No son “líos de faldas” o “ajustes de cuentas”, como señaló el ministro de Defensa, Luis Carlos Villegas; son actores armados que portan el miedo y la violencia como sus estandartes, y con estos han sabido concederles a las minorías un silencio imperante con el asesinato de sus portavoces.
Elegimos el olvido selectivo, los nombres arden en la opinión pública un par de semanas y luego se extinguen; los indígenas, los campesinos, los sindicalistas, los maestros o los afrocolombianos marchan una y otra vez en un círculo vicioso, intentando captar la atención de los 46 millones de personas que, irónicamente, ahora están pendientes de los movimientos de su próximo líder y representante ante el resto del mundo. Decidimos que es mejor no mirar atrás si queremos dormir tranquilos.
El apoyo a la restitución de tierras o a la erradicación y sustitución de cultivos ilícitos, la defensa de los derechos humanos, el sindicalismo o la simpatía con movimientos políticos de oposición, cualquiera de estas acciones es suficiente argumento para que, sin mediar palabra alguna, las balas vuelen con dirección a un líder social que segundos después engrosará las cifras de crímenes en el país.
Pero la muerte solo es una parte de todo el fenómeno que involucra amenazas, desplazamientos, secuestros y torturas. O peor aún, la sensación de estar muerto en vida que ahora embarga a muchos de los líderes sometidos a la persecución, a los panfletos debajo de la puerta y al temor por la integridad de sus familiares y amigos. Es el daño a nuestro imaginario colectivo, donde se ha asentado la idea de que las amenazas son una consecuencia natural del ejercicio de la defensa de los derechos humanos o de la oposición política.

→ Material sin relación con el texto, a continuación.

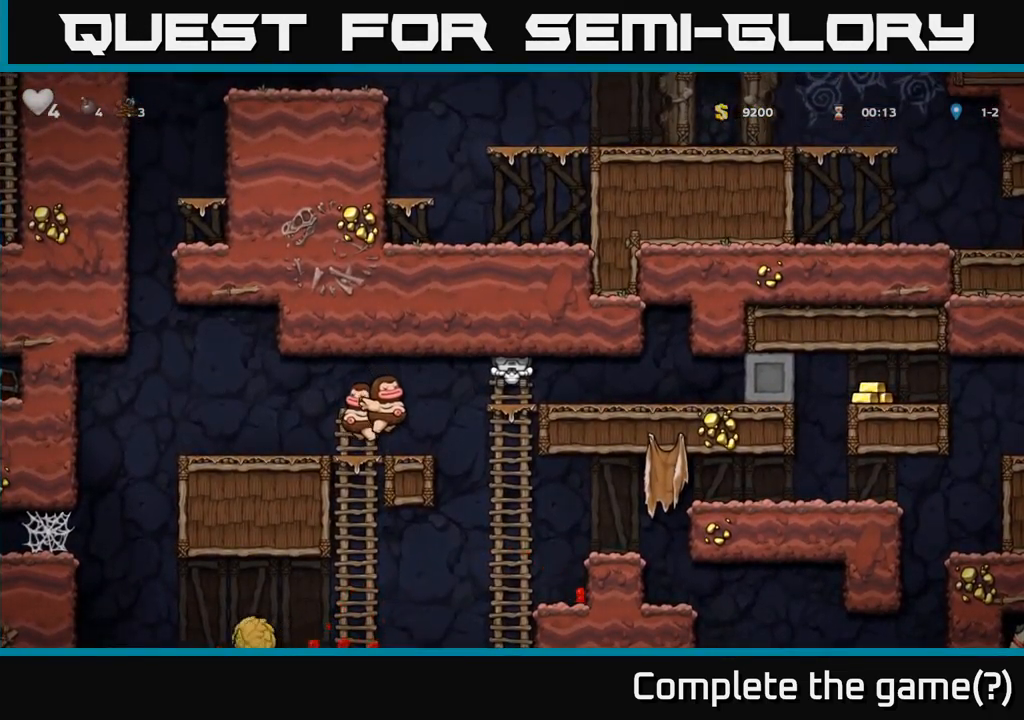
Gameplay with a controller (Xbox layout); each line is a JSON object with the inputs held at the frame after it (dt_ms = milliseconds from this image to that frame). "events" lists button and stick changes between this image and that frame as [ms after this image, input, new state], when the widget could be followed in between. Not read: left_stick right_stick.
{"dt_ms": 500, "buttons": [], "events": [[333, "A", "down"], [483, "A", "up"]]}
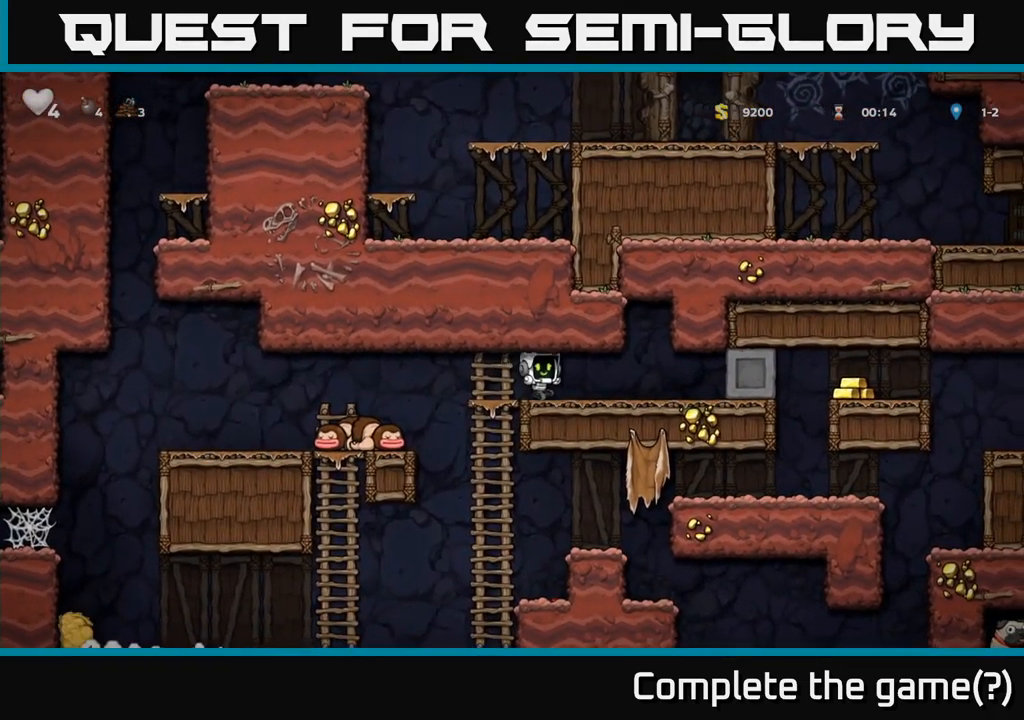
{"dt_ms": 1000, "buttons": []}
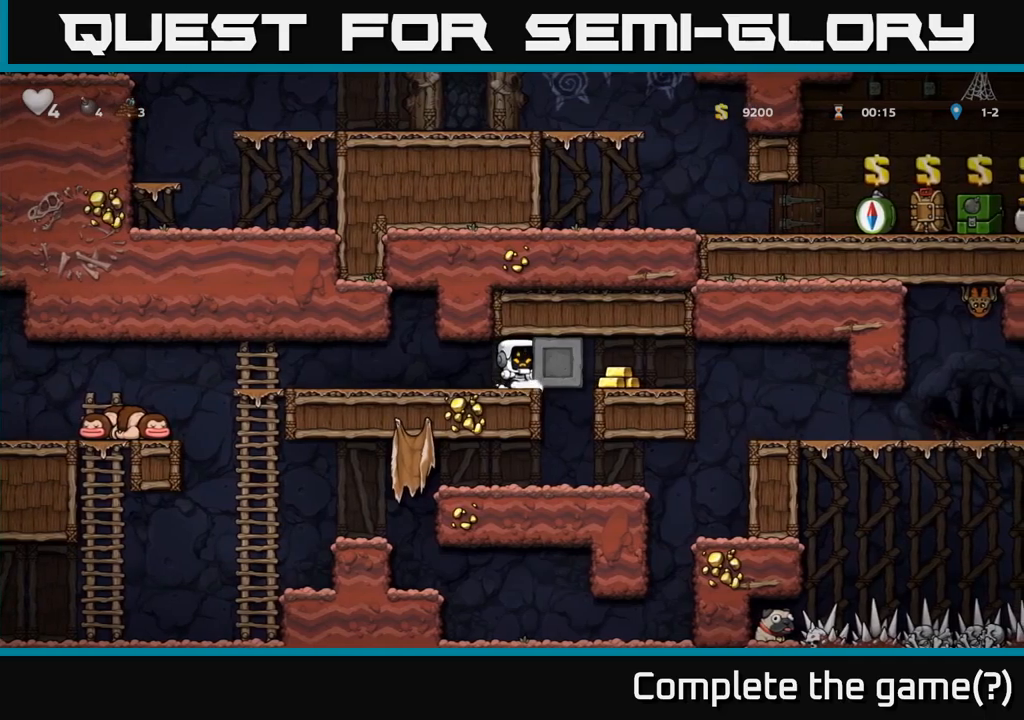
{"dt_ms": 500, "buttons": [], "events": []}
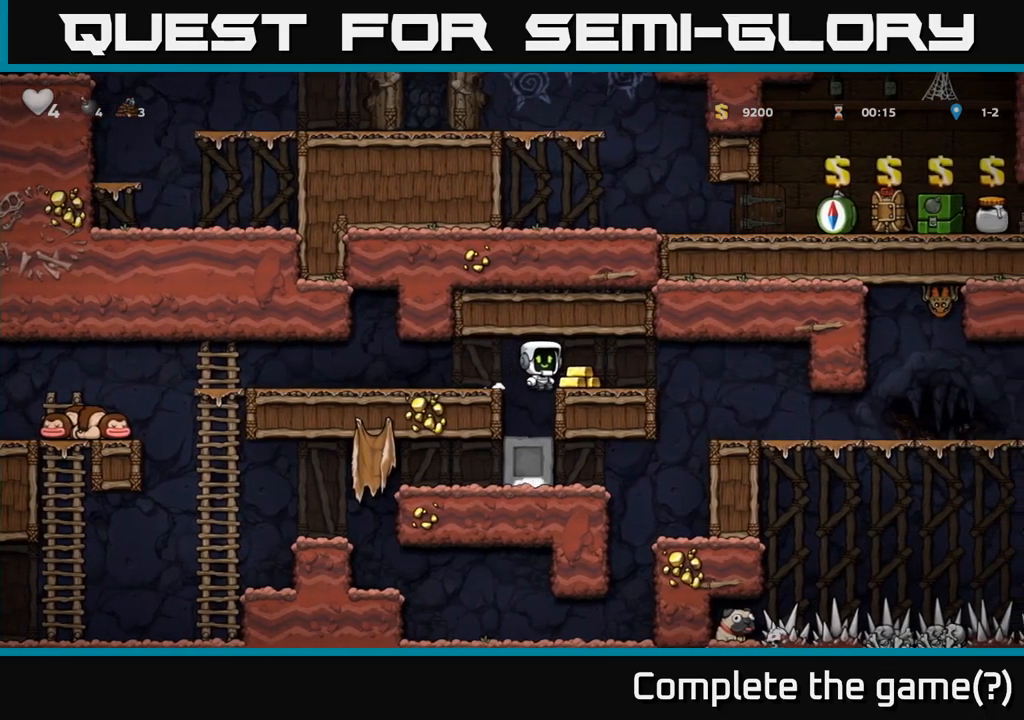
{"dt_ms": 500, "buttons": [], "events": []}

A pesar de todo, los colombianos seguimos sonriendo con el estómago tranquilo a la hora del almuerzo, mientras la televisión muestra el asesinato de otro líder social. Quizá dentro de tanta violencia e indiferencia, y después de tanta sangre derramada, una de las pocas cosas reconfortantes para nuestro país es que, a pesar de ser silenciada tantas veces, la cigarra sigue aquí, resucitando.
Aún hay voces que quieren demostrarnos que no todo está tan bien como parece; que es necesario admitir que el paramilitarismo no es un fantasma sino una realidad; que el narcotráfico y su influencia en el campo colombiano no se curarán únicamente con drones y glifosato; que no es normal que en departamentos como el Cauca, Chocó y Putumayo se asesine a quienes pretenden curar las negligencias del estado y mostrarle al resto del mundo nuestros problemas.
Lo necesario será no dejarnos silenciar más. La censura se acaba cuando tomamos acción y le demostramos a quién nos calla que no tenemos miedo, que nuestras convicciones de tener un país mejor son más fuertes que el sonido de sus fusiles, que aquí estamos y si caemos alguien más estará en nuestro lugar, brillando, contándole al resto del mundo la realidad que la política ha intentado minimizar.